Angesichts der offensichtlichen Schwierigkeiten mit der Straßeninfrastruktur auf dem afrikanischen Kontinent erscheint der Einsatz von Wurfarmen statt Rädern als sinnvolle Lösung. Mit Dreilenkerantrieben ermöglichen diese Beine der Maschine, verschiedene Unebenheiten zu überwinden, sowie eine Neigung zum Abheben in einem Winkel von etwa 45° und zusätzliche 20° ergeben die Neigung der Flügel. Wenn der Macrobat in die Luft gehoben wird, werden die Wurfarme eingefahren und im Flug verhält sich das Gerät wie ein Flugzeug.

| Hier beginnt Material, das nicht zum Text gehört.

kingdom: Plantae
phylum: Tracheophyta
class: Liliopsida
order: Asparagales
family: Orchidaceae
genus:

Viele technische Eigenschaften hat das Konzept noch nicht: Phractyl meldet eine Reichweite von 150 km, eine maximale Zuladung von 150 kg und eine Höchstgeschwindigkeit von 180 km/h. Eine einzelne Kabine setzt entweder die Anwesenheit eines einzelnen Passagiers oder Piloten oder nur einer Fracht voraus, da sie die Möglichkeit bietet, im Fernsteuerungsmodus zu fliegen. In der Praxis kann das Elektroflugzeug für Spaziergänge, medizinische Einsätze, Warenlieferungen, Infrastrukturinspektionen und die Verarbeitung von Kulturpflanzen eingesetzt werden.
Das Projekt ist noch sehr weit vom kommerziellen Stadium entfernt – das Startup Phractyl hat noch nicht einmal einen Termin genannt. Das Unternehmen arbeitet derzeit daran, einen maßstabsgetreuen Prototyp zu bauen und sucht aktiv nach Finanzierungen.